Toen de auto voor 1900 in ons land verscheen, kon alleen de elite deze betalen. Voor de gewone man was zelfs een fiets al te duur. Vanaf de jaren twintig kwam de auto binnen het bereik van de zakelijke rijder. De fiets ontwikkelde zich in deze jaren tot het vervoermiddel van de gewone man.

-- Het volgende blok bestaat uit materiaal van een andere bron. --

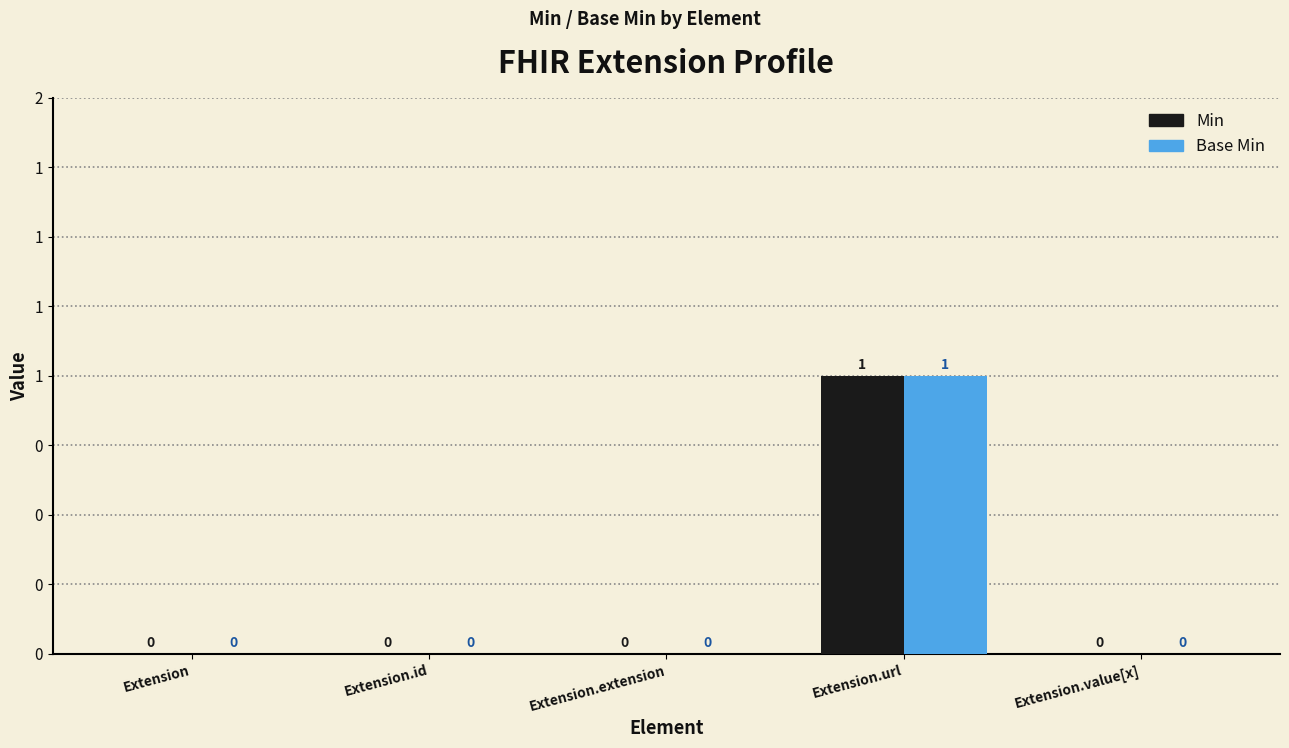

The value of Base Min at Extension.extension is 1. True or false?

False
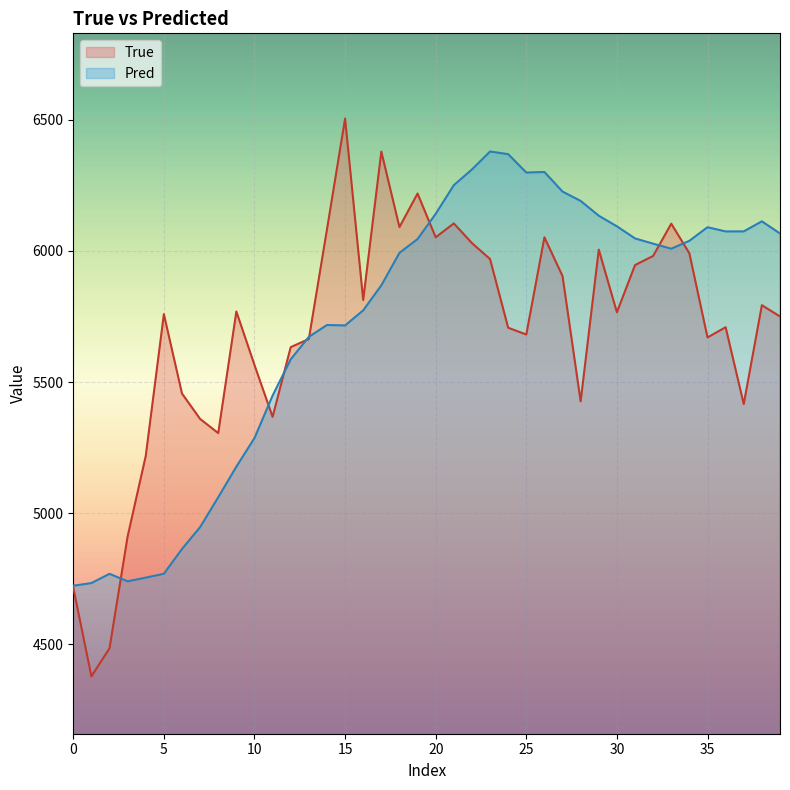

How many lines are shown in the chart?

2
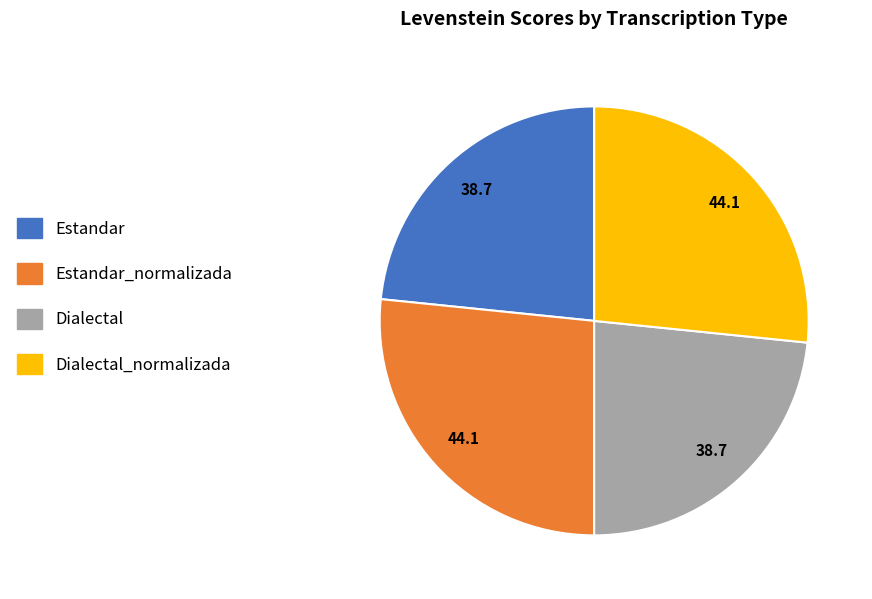

Does Estandar represent more than half of the total?

No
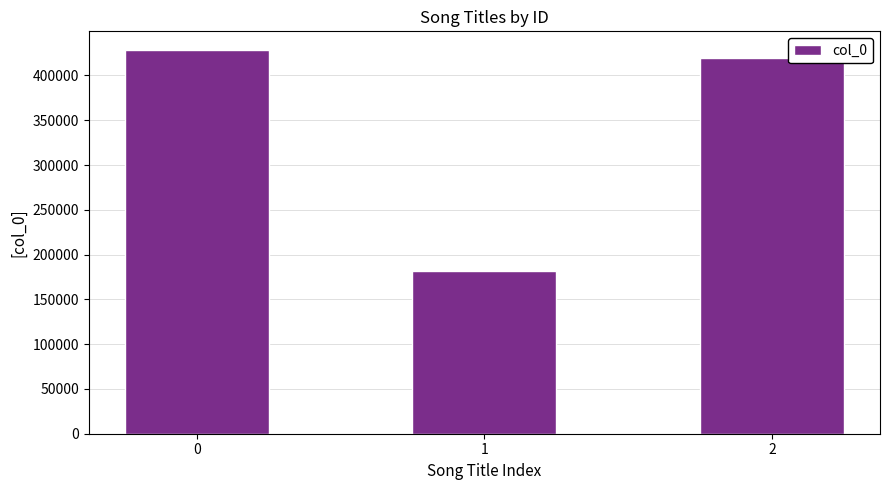

What is the smallest value displayed?

181206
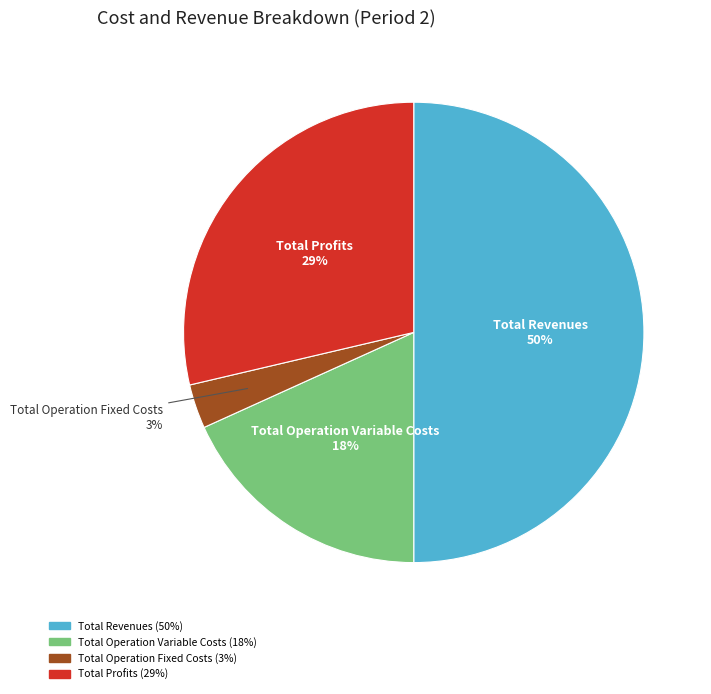

To the nearest percent, what is the difference between the largest and smallest slice percentages?

47%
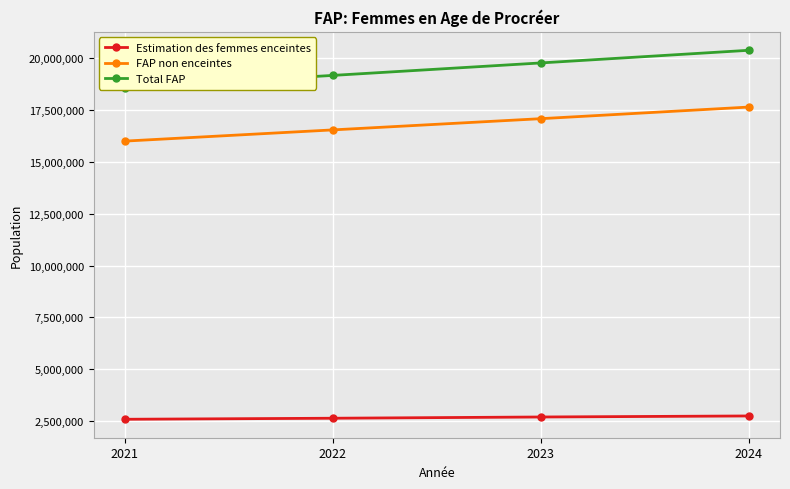

Where is Estimation des femmes enceintes nearest to the value 2660000?

2022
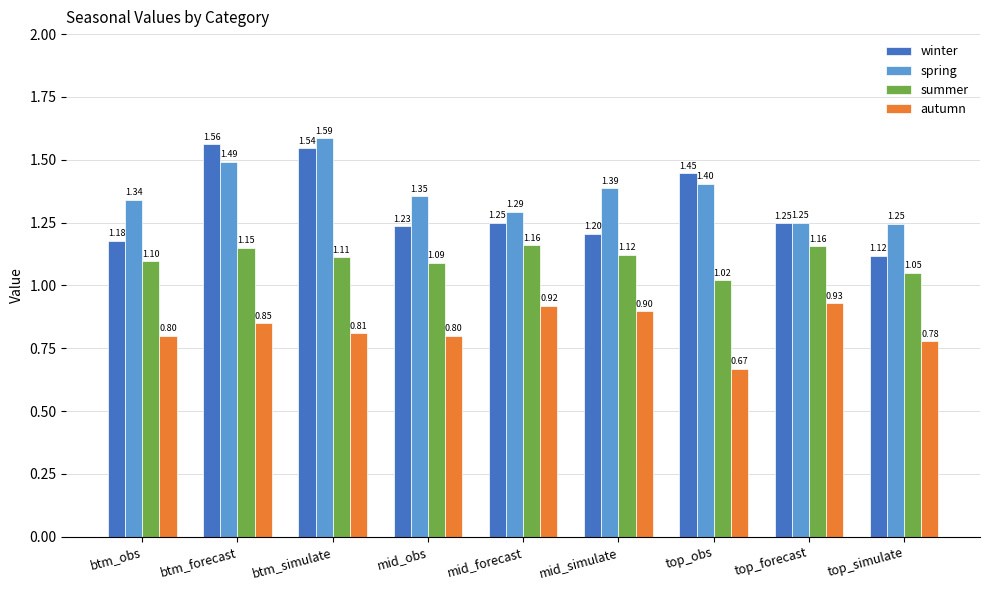

The value of summer at top_simulate is 1.1. True or false?

True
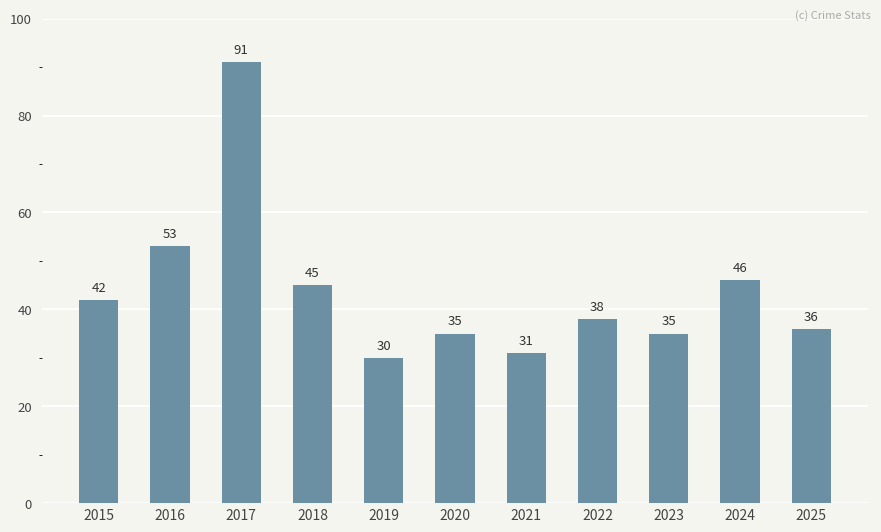

At which label is the value closest to 60?

2016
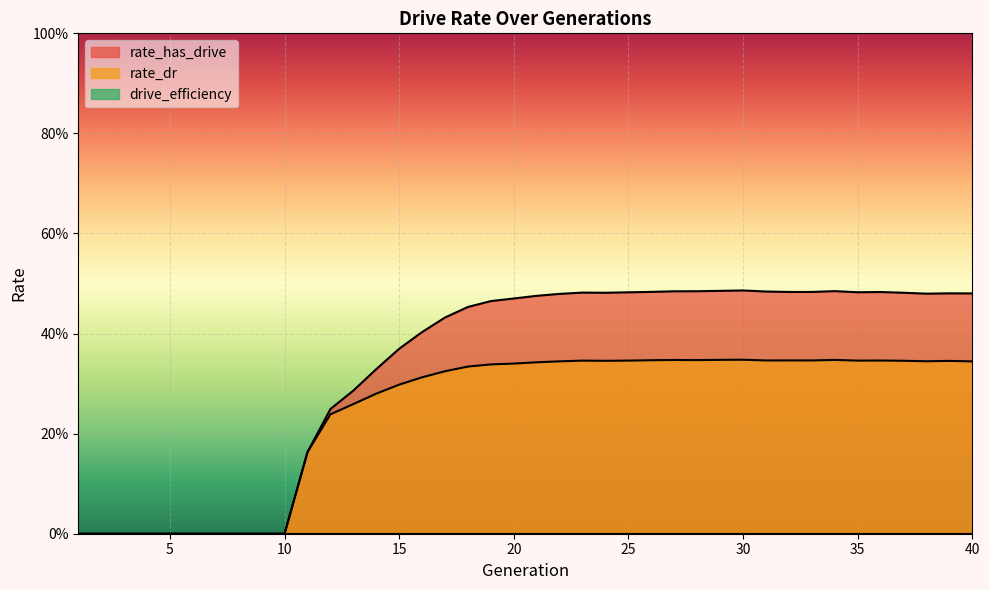

At which label does rate_has_drive reach its minimum?

1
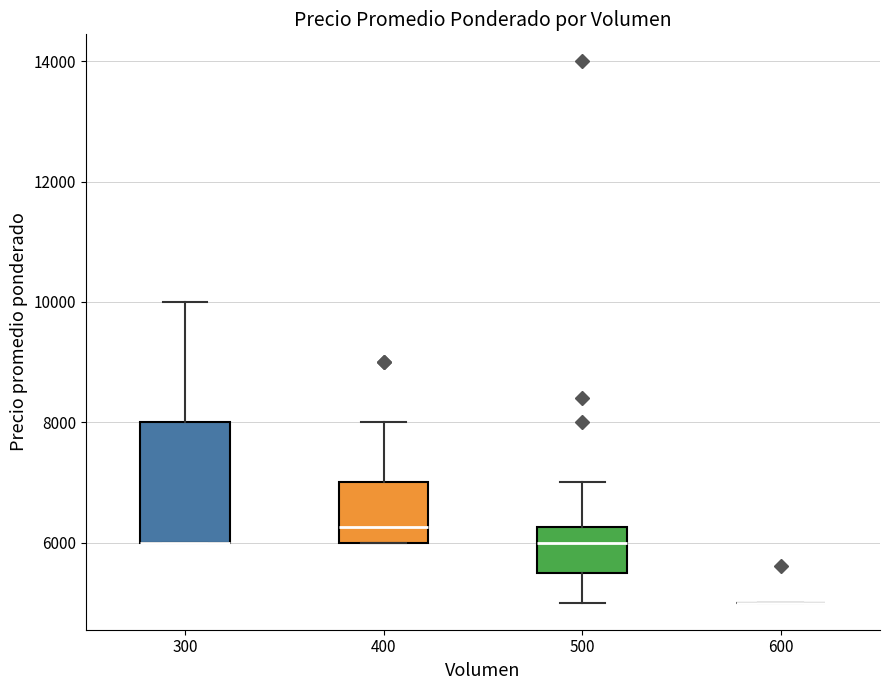

Which box is the tallest, from its lower edge to its upper edge?

300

Vooral zakelijk autoverkeer
Na de oorlog verplaatste de gewone man zich nog steeds op de fiets, al dan niet voorzien van een hulpmotor. Pas eind jaren vijftig kwam de auto ook binnen bereik van de middenklasse. Zij gebruikten de auto niet voor zakelijke doeleinden, maar privé. Bijvoorbeeld om in het weekend een stukje te gaan rijden. Illustratief is dat in 1960 bijna 70 procent van het autoverkeer om zakelijke doeleinden werd afgelegd.
Toenemende welvaart
In de jaren zestig nam de welvaart toe en werd de vrije zaterdag ingevoerd. De Nederlandse arbeiders kregen steeds meer vrije tijd. Maar naar mate het aantal auto’s in ons land verder toenam, bleef deze nog buiten bereik van de hand- en fabrieksarbeiders. De linkse partijen vonden dit een ongewenste ongelijkheid.
Joop den Uyl
In 1967 sprak Joop den Uyl zijn inmiddels beroemd geworden woorden dat iedereen op den duur auto moest kunnen rijden. De sociale ongelijkheid moest volgens hem worden opgeheven. Volgens Den Uyl was de auto een uitstekend vervoermiddel om zakelijk te gebruiken en om mee te recreëren. De gewone man zou de auto natuurlijk nooit voor zakelijke doeleinden gebruiken, maar wel om bijvoorbeeld in de weekenden stukjes te gaan rijden. Daarom had de gewone man ook recht op een auto, om deze sociaal-recreatief te gebruiken. Hij vond tevens dat het woon-werkverkeer met de fiets en het openbaar vervoer zou moeten blijven plaatsvinden. Anders zou de infrastuctuur voortdurend tekort schieten en moest hiervoor steeds meer geld worden uitgetrokken.
Vooral recreatief verkeer
De wens van de linkse politici kwam uit. Momenteel heeft bijna de helft van de Nederlandse bevolking een auto, inclusief lagere inkomensgroepen. In het gebruik van de auto heeft een grote verschuiving plaatsgevonden. Momenteel staat nog maar 20 procent van het autoverkeer uit zakelijk verkeer en 25 procent uit woon-werkverkeer. De grote winnaar is het sociaal-recreatief verkeer. Hieruit bestaat 55 procent van het autoverkeer. De linkse hobby lijkt daarmee te zijn uitgekomen. Maar of het zakelijk verkeer daar nu zo blij mee moet zijn?
Geplaatst: AutoVisie/Telegraaf, 9 mei 2011.